Um juiz federal rejeitou esta segunda-feira uma ação apresentada pelo presidente dos Estados Unidos, Donald Trump, que pretendia evitar que o Comité de Meios e Recursos da Câmara dos Representantes recorram a uma lei de Nova Iorque para obter a cópia das declarações de impostos do magnata.

De acordo com a decisão do juiz Carl Nichols, do distrito de Columbia, esta não é a jurisdição apropriada para apresentar a ação contra a Procuradoria-Geral de Nova Iorque, o diretor do Departamento de Impostos e Finanças do estado, Michael Schmidt, e o Comité de Meios e Recursos -liderado pelo democrata Richard Neal-, que solicitaram os seus dados financeiros.
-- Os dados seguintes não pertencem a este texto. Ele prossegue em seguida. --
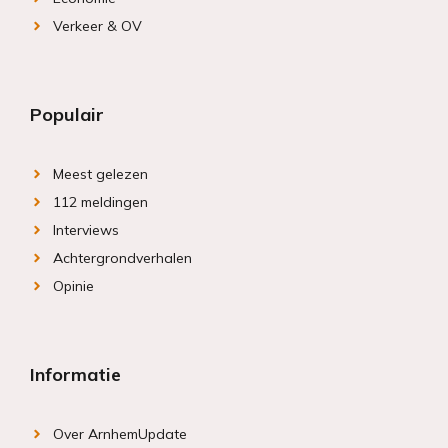
Verkeer & OV
Populair
Meest gelezen
112 meldingen
Interviews
Achtergrondverhalen
Opinie
Informatie
Over ArnhemUpdate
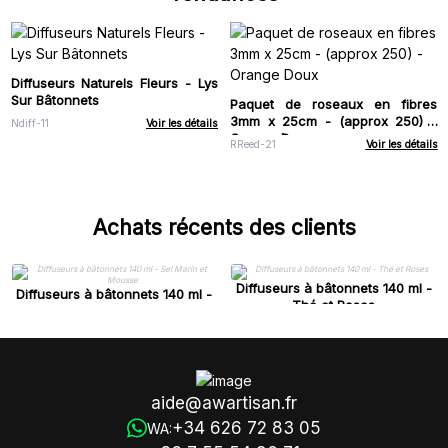
Diffuseurs Naturels Fleurs - Lys
Sur Bâtonnets
Paquet de roseaux en fibres
3mm x 25cm - (approx 250) -
Ndiff-11
Voir les détails
Orange Doux
RReed-21
Voir les détails
Achats récents des clients
Diffuseurs à bâtonnets 140 ml -
Diffuseurs à bâtonnets 140 ml -
Thé et Roses
Sel Marin et Mousse
aide@awartisan.fr
+34 626 72 83 05
WA:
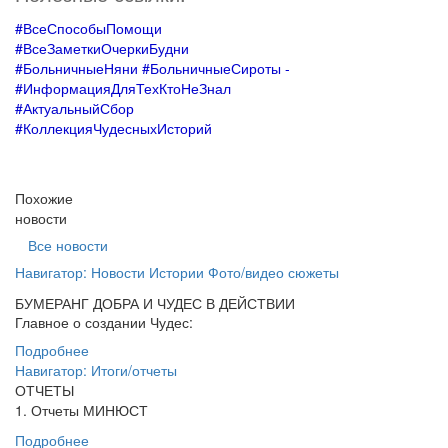
#
ВсеСпособыПомощи
#
ВсеЗаметкиОчеркиБудни
#БольничныеНяни #БольничныеСироты -
#
ИнформацияДляТехКтоНеЗнал
#
АктуальныйСбор
#КоллекцияЧудесныхИсторий
Похожие
новости
Все новости
Навигатор: Новости Истории Фото/видео сюжеты ⠀ ⠀
БУМЕРАНГ ДОБРА И ЧУДЕС В ДЕЙСТВИИ
Главное о создании Чудес:
Подробнее
Навигатор: Итоги/отчеты
ОТЧЕТЫ
1. Отчеты МИНЮСТ
Подробнее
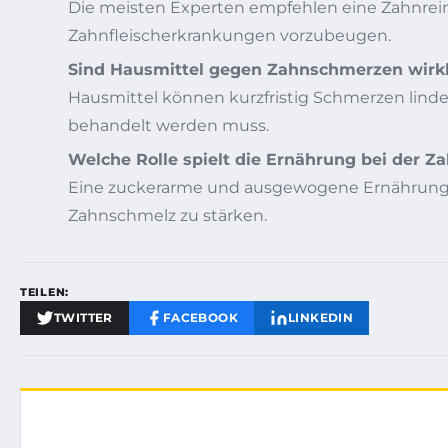
Die meisten Experten empfehlen eine Zahnrein
Zahnfleischerkrankungen vorzubeugen.
Sind Hausmittel gegen Zahnschmerzen wirk
Hausmittel können kurzfristig Schmerzen linde
behandelt werden muss.
Welche Rolle spielt die Ernährung bei der 
Eine zuckerarme und ausgewogene Ernährung sc
Zahnschmelz zu stärken.
TEILEN:
TWITTER
FACEBOOK
LINKEDIN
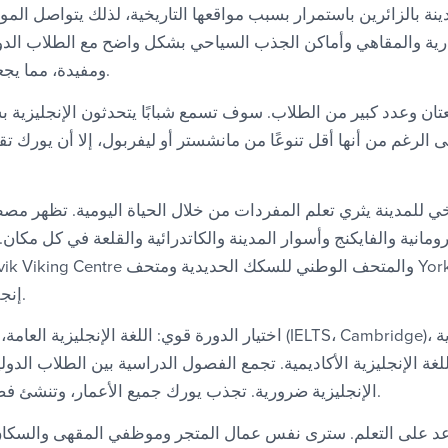
نة بالزائرين باستمرار بسبب مواقعها التاريخية، لذلك يتواصل ال
رية والمقاهي وأماكن الجذب السياحي بشكل واضح مع الطلاب الدولي
ومفيدة، مما يجعل التفاعلات مريحة.
ان وعدد كبير من الطلاب. سوف تسمع شبابًا يتحدثون الإنجليزية
ى الرغم من أنها أقل تنوعًا من مانشستر أو ليفربول، إلا أن يورك تق
يخي للمدينة يثري تعلم المفردات من خلال الحياة اليومية. تظهر م
انية والفايكنج وأسوار المدينة والكاتدرائية والقلعة في كل مكان. تق
إنجليزية واضحة للتاريخ.
اختيار الدورة قوي: اللغة الإنجليزية العامة، والإعداد للامتحانات (idge
للغة الإنجليزية الأكاديمية. تجمع الفصول الدراسية بين الطلاب الدول
الإنجليزية ضرورية. تجذب يورك جميع الأعمار، وتنشئ فصول دراسية متنوعة.
د على التعلم. سترى نفس عمال المتجر وموظفي المقهى والسكان 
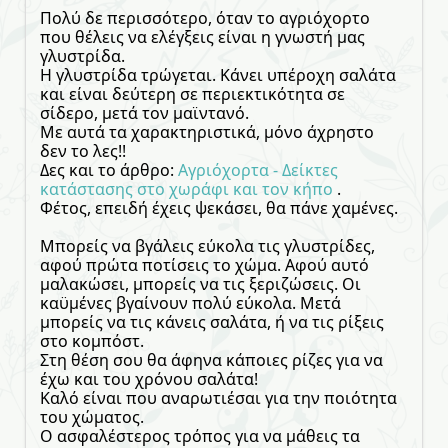
Πολύ δε περισσότερο, όταν το αγριόχορτο
που θέλεις να ελέγξεις είναι η γνωστή μας
γλυστρίδα.
Η γλυστρίδα τρώγεται. Κάνει υπέροχη σαλάτα
και είναι δεύτερη σε περιεκτικότητα σε
σίδερο, μετά τον μαϊντανό.
Με αυτά τα χαρακτηριστικά, μόνο άχρηστο
δεν το λες!!
Δες και το άρθρο:
Αγριόχορτα - Δείκτες
κατάστασης στο χωράφι και τον κήπο
.
Φέτος, επειδή έχεις ψεκάσει, θα πάνε χαμένες.
Μπορείς να βγάλεις εύκολα τις γλυστρίδες,
αφού πρώτα ποτίσεις το χώμα. Αφού αυτό
μαλακώσει, μπορείς να τις ξεριζώσεις. Οι
καϋμένες βγαίνουν πολύ εύκολα. Μετά
μπορείς να τις κάνεις σαλάτα, ή να τις ρίξεις
στο κομπόστ.
Στη θέση σου θα άφηνα κάποιες ρίζες για να
έχω και του χρόνου σαλάτα!
Καλό είναι που αναρωτιέσαι για την ποιότητα
του χώματος.
Ο ασφαλέστερος τρόπος για να μάθεις τα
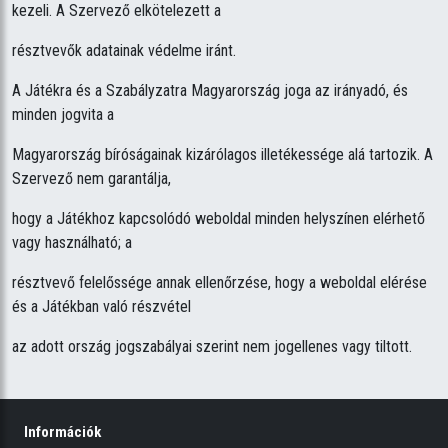
kezeli. A Szervező elkötelezett a
résztvevők adatainak védelme iránt.
A Játékra és a Szabályzatra Magyarország joga az irányadó, és
minden jogvita a
Magyarország bíróságainak kizárólagos illetékessége alá tartozik. A
Szervező nem garantálja,
hogy a Játékhoz kapcsolódó weboldal minden helyszínen elérhető
vagy használható; a
résztvevő felelőssége annak ellenőrzése, hogy a weboldal elérése
és a Játékban való részvétel
az adott ország jogszabályai szerint nem jogellenes vagy tiltott.
Információk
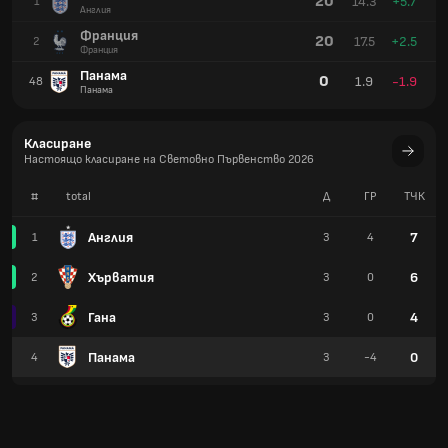
20
14.3
+5.7
1
Англия
Франция
20
17.5
+2.5
2
Франция
Панама
0
1.9
-1.9
48
Панама
Класиране
Настоящо класиране на Световно Първенство 2026
#
total
Д
ГР
TЧК
Англия
7
1
3
4
Хърватия
6
2
3
0
Гана
4
3
3
0
Панама
0
4
3
-4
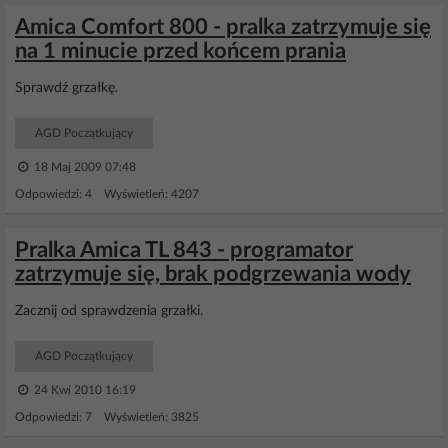
Amica Comfort 800 - pralka zatrzymuje się
na 1 minucie przed końcem prania
Sprawdź grzałkę.
AGD Początkujący
18 Maj 2009 07:48
Odpowiedzi: 4 Wyświetleń: 4207
Pralka Amica TL 843 - programator
zatrzymuje się, brak podgrzewania wody
Zacznij od sprawdzenia grzałki.
AGD Początkujący
24 Kwi 2010 16:19
Odpowiedzi: 7 Wyświetleń: 3825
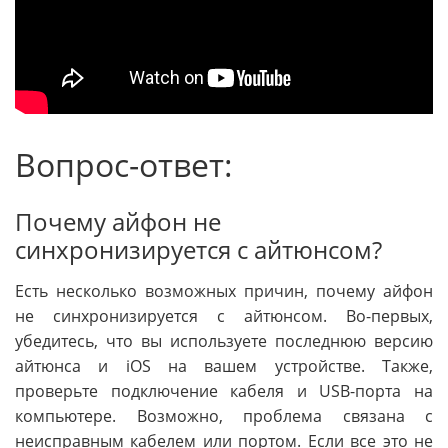
Вопрос-ответ:
Почему айфон не
синхронизируется с айтюнсом?
Есть несколько возможных причин, почему айфон
не синхронизируется с айтюнсом. Во-первых,
убедитесь, что вы используете последнюю версию
айтюнса и iOS на вашем устройстве. Также,
проверьте подключение кабеля и USB-порта на
компьютере. Возможно, проблема связана с
неисправным кабелем или портом. Если все это не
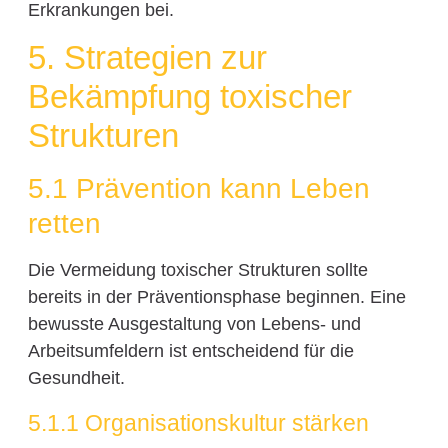
Erkrankungen bei.
5. Strategien zur
Bekämpfung toxischer
Strukturen
5.1 Prävention kann Leben
retten
Die Vermeidung toxischer Strukturen sollte
bereits in der Präventionsphase beginnen. Eine
bewusste Ausgestaltung von Lebens- und
Arbeitsumfeldern ist entscheidend für die
Gesundheit.
5.1.1 Organisationskultur stärken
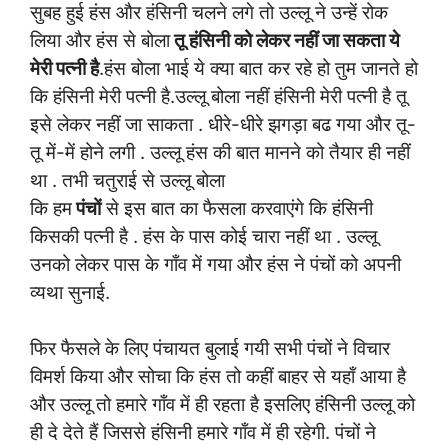
सुबह हुई हंस और हंसिनी चलने लगे तो उल्लू ने उन्हें रोक
लिया और हंस से बोला
तू हंसिनी को लेकर नहीं जा सकता ये
मेरी पत्नी है
.हंस बोला भाई ये क्या बात कर रहे हो तुम जानते हो
कि हंसिनी मेरी पत्नी है.उल्लू बोला नहीं हंसिनी मेरी पत्नी है तू
इसे लेकर नहीं जा साकता . धीरे-धीरे झगड़ा बढ गया और तू-
तू में-में होने लगी . उल्लू हंस की बात मानने को तैयार ही नहीं
था . तभी चतुराई से उल्लू बोला
कि हम
पंचों
से इस बात का फैसला करवाएंगे कि हंसिनी
किसकी पत्नी है . हंस के पास कोई चारा नहीं था . उल्लू
उनको लेकर पास के गाँव में गया और हंस ने पंचों को अपनी
व्यथा सुनाई.
फिर फैसले के लिए पंचायत बुलाई गयी सभी पंचों ने विचार
विमर्श किया और सोचा कि हंस तो कहीं बाहर से यहाँ आया है
और उल्लू तो हमारे गाँव में ही रहता है इसलिए हंसिनी उल्लू को
ही दे देते हैं जिससे हंसिनी हमारे गाँव में ही रहेगी. पंचों ने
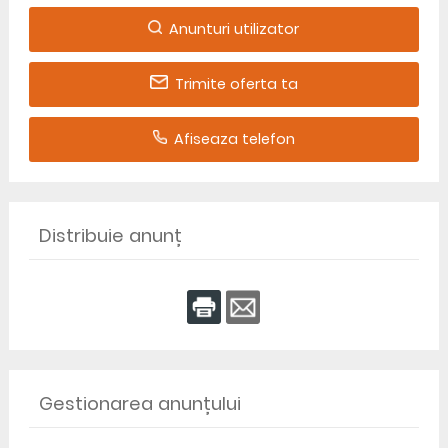
Anunturi utilizator
Trimite oferta ta
Afiseaza telefon
Distribuie anunț
Gestionarea anunțului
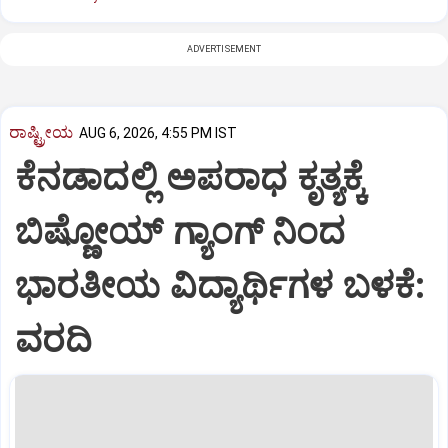
ADVERTISEMENT
ರಾಷ್ಟ್ರೀಯ
AUG 6, 2026, 4:55 PM IST
ಕೆನಡಾದಲ್ಲಿ ಅಪರಾಧ ಕೃತ್ಯಕ್ಕೆ
ಬಿಷ್ಣೋಯ್ ಗ್ಯಾಂಗ್ ನಿಂದ
ಭಾರತೀಯ ವಿದ್ಯಾರ್ಥಿಗಳ ಬಳಕೆ:
ವರದಿ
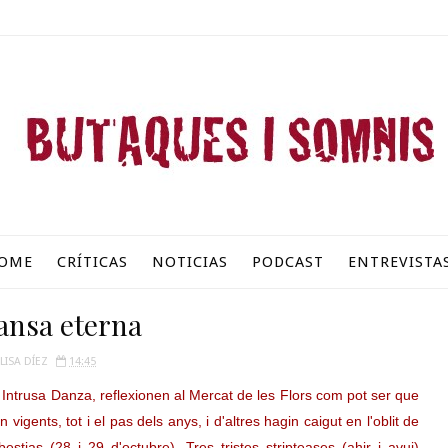
OME
CRÍTICAS
NOTICIAS
PODCAST
ENTREVISTA
ansa eterna
LISA DÍEZ
14:45
Intrusa Danza, reflexionen al Mercat de les Flors com pot ser que
igents, tot i el pas dels anys, i d'altres hagin caigut en l'oblit de
estias (28 i 29 d'octubre), Tres tristes stripteases (ahir i avui)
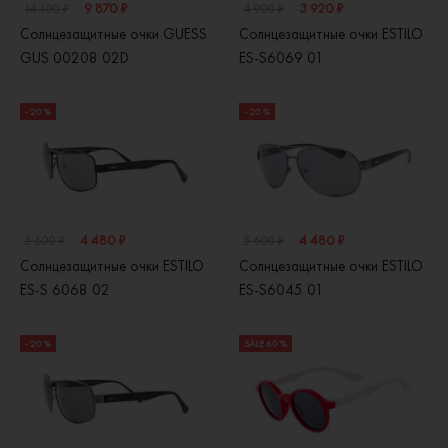
9 870 ₽
3 920 ₽
14 100 ₽
4 900 ₽
Солнцезащитные очки GUESS
Солнцезащитные очки ESTILO
GUS 00208 02D
ES-S6069 01
- 20 %
- 20 %
4 480 ₽
4 480 ₽
5 600 ₽
5 600 ₽
Солнцезащитные очки ESTILO
Солнцезащитные очки ESTILO
ES-S 6068 02
ES-S6045 01
- 20 %
SALE 60 %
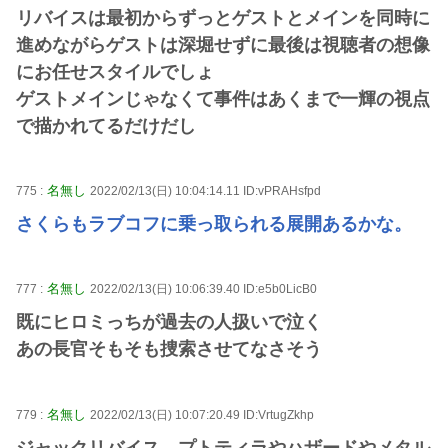
リバイスは最初からずっとゲストとメインを同時に
進めながらゲストは深堀せずに最後は視聴者の想像
にお任せスタイルでしょ
ゲストメインじゃなくて事件はあくまで一輝の視点
で描かれてるだけだし
名無し
775 :
2022/02/13(日) 10:04:14.11 ID:vPRAHsfpd
さくらもラブコフに乗っ取られる展開あるかな。
名無し
777 :
2022/02/13(日) 10:06:39.40 ID:e5b0LicB0
既にヒロミっちが過去の人扱いで泣く
あの長官そもそも捜索させてなさそう
名無し
779 :
2022/02/13(日) 10:07:20.49 ID:VrtugZkhp
ジャックリバイス、プトティラやハザードやメタル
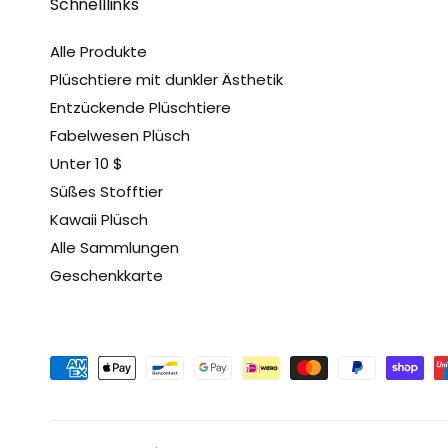
Schnelllinks
Alle Produkte
Plüschtiere mit dunkler Ästhetik
Entzückende Plüschtiere
Fabelwesen Plüsch
Unter 10 $
Süßes Stofftier
Kawaii Plüsch
Alle Sammlungen
Geschenkkarte
Z
a
h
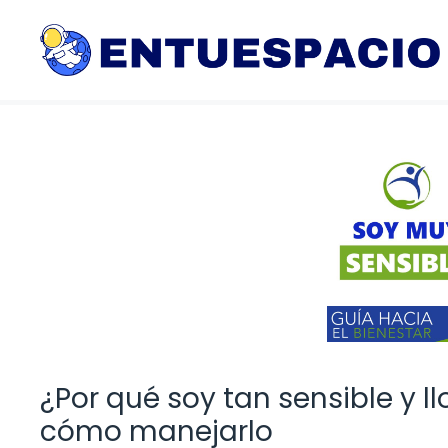
Saltar
al
contenido
¿Por qué soy tan sensible y l
cómo manejarlo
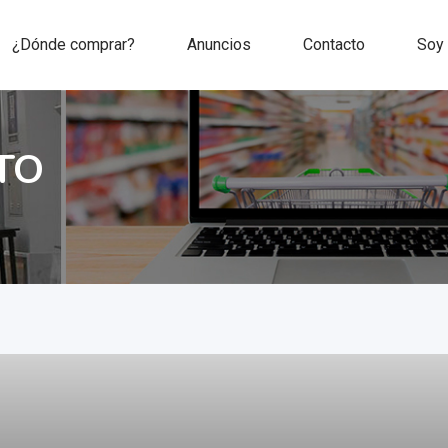
¿Dónde comprar?
Anuncios
Contacto
Soy
TO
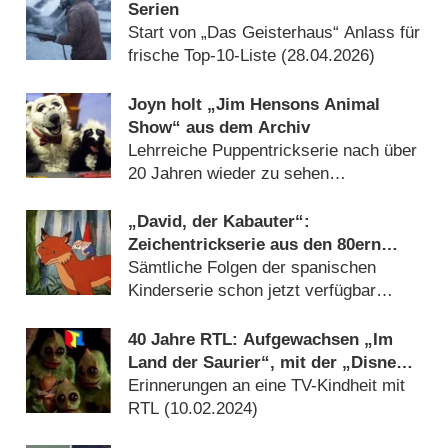
Serien
Start von „Das Geisterhaus“ Anlass für
frische Top-10-Liste (
28.04.2026
)
Joyn holt „Jim Hensons Animal
Show“ aus dem Archiv
Lehrreiche Puppentrickserie nach über
20 Jahren wieder zu sehen
(
14.04.2026
)
„David, der Kabauter“:
Zeichentrickserie aus den 80ern
erstmals komplett im Streaming
Sämtliche Folgen der spanischen
Kinderserie schon jetzt verfügbar
(
02.04.2026
)
40 Jahre RTL: Aufgewachsen „Im
Land der Saurier“, mit der „Disney
Filmparade“ und „Scooby Doo“
Erinnerungen an eine TV-Kindheit mit
RTL (
10.02.2024
)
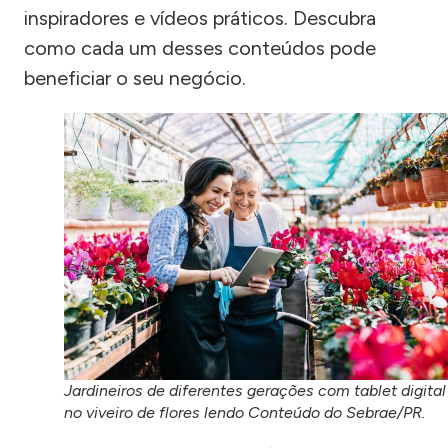
inspiradores e vídeos práticos. Descubra
como cada um desses conteúdos pode
beneficiar o seu negócio.
Jardineiros de diferentes gerações com tablet digital
no viveiro de flores lendo Conteúdo do Sebrae/PR.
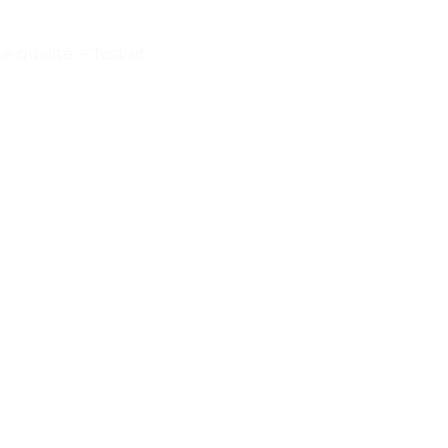
 qualité. – Test et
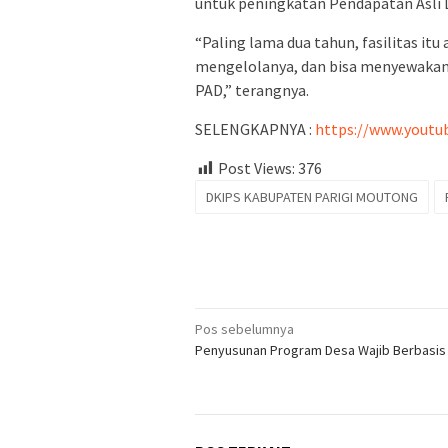
untuk peningkatan Pendapatan Asli 
“Paling lama dua tahun, fasilitas it
mengelolanya, dan bisa menyewaka
PAD,” terangnya.
SELENGKAPNYA :
https://www.yout
Post Views:
376
DKIPS KABUPATEN PARIGI MOUTONG
Navigasi
Pos sebelumnya
Penyusunan Program Desa Wajib Berbasis
pos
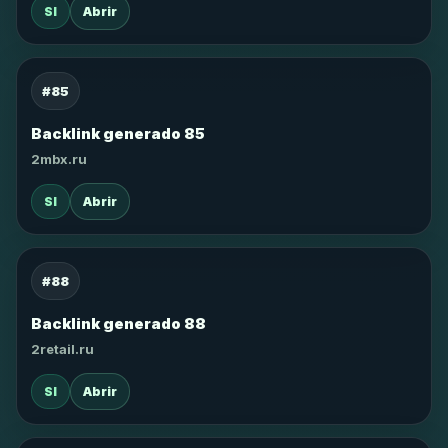
SI
Abrir
#85
Backlink generado 85
2mbx.ru
SI
Abrir
#88
Backlink generado 88
2retail.ru
SI
Abrir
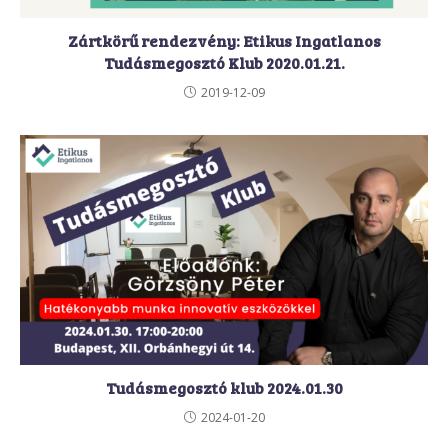
Zártkörű rendezvény: Etikus Ingatlanos
Tudásmegosztó Klub 2020.01.21.
2019-12-09
Tudásmegosztó klub 2024.01.30
2024-01-20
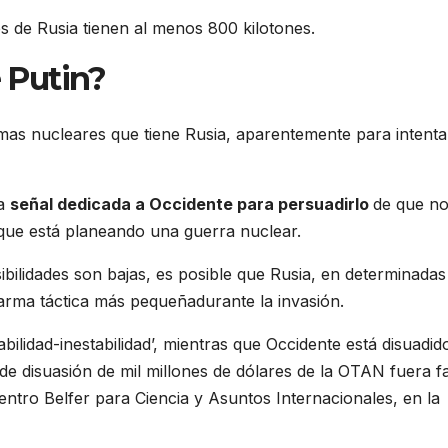
s de Rusia tienen al menos 800 kilotones.
e Putin?
mas nucleares que tiene Rusia, aparentemente para intenta
na
señal dedicada a Occidente para persuadirlo
de que n
que está planeando una guerra nuclear.
bilidades son bajas, es posible que Rusia, en determinadas
 arma táctica más pequeñadurante la invasión.
bilidad-inestabilidad’, mientras que Occidente está disuadid
e disuasión de mil millones de dólares de la OTAN fuera fa
entro Belfer para Ciencia y Asuntos Internacionales, en la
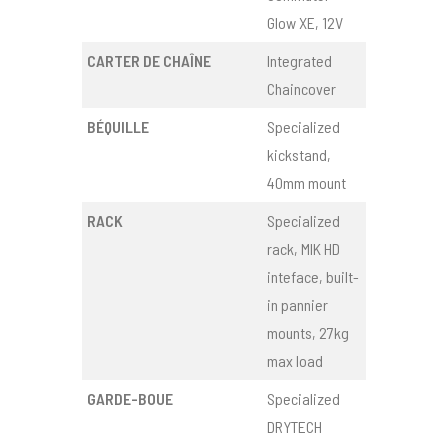
Glow XE, 12V
CARTER DE CHAÎNE
Integrated
Chaincover
BÉQUILLE
Specialized
kickstand,
40mm mount
RACK
Specialized
rack, MIK HD
inteface, built-
in pannier
mounts, 27kg
max load
GARDE-BOUE
Specialized
DRYTECH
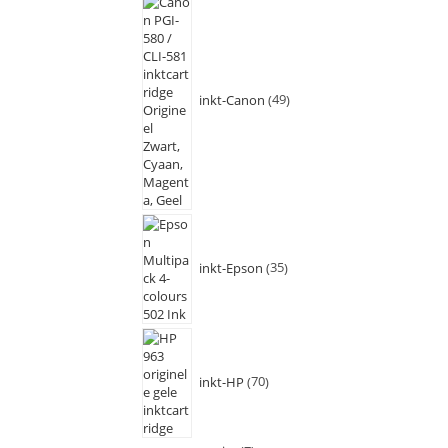
inkt-Canon
49
inkt-Epson
35
inkt-HP
70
No dia 8 de julho, Nova Iorque transformou em lei duas medidas que obrigariam o Departamento de Impostos e Finanças deste estado a entregar a declaração de impostos do presidente, que tinha residência oficial na 'Big Apple'.

A "Lei de Confiança", como foi chamada esta medida, permitiria a essas partes solicitar os documentos fiscais referentes aos membros da Câmara dos Representantes de Nova Iorque, aos empregados do chefe de Estado e aos funcionários que trabalham em alguma pasta do governo e que são da região.

Embora a ação do presidente não tenha sido aceite pelo juiz, há a possibilidade de Trump recorrer a uma jurisdição de Nova Iorque.

Entre os argumentos apresentados pelo republicano, os seus advogados afirmam que a lei de Nova Iorque viola os direitos do mandatário sob a Primeira Emenda da Constituição porque foi promulgada "para discriminar e tomar represálias contra o presidente pelos seus discursos e políticas".

Trump é o primeiro presidente desde Gerald Ford (que governou de 1974 a 1977) a não divulgar anualmente a própria declaração de impostos, uma tradição que outros presidentes consideravam parte do dever de ser transparente e prestar contas ao povo.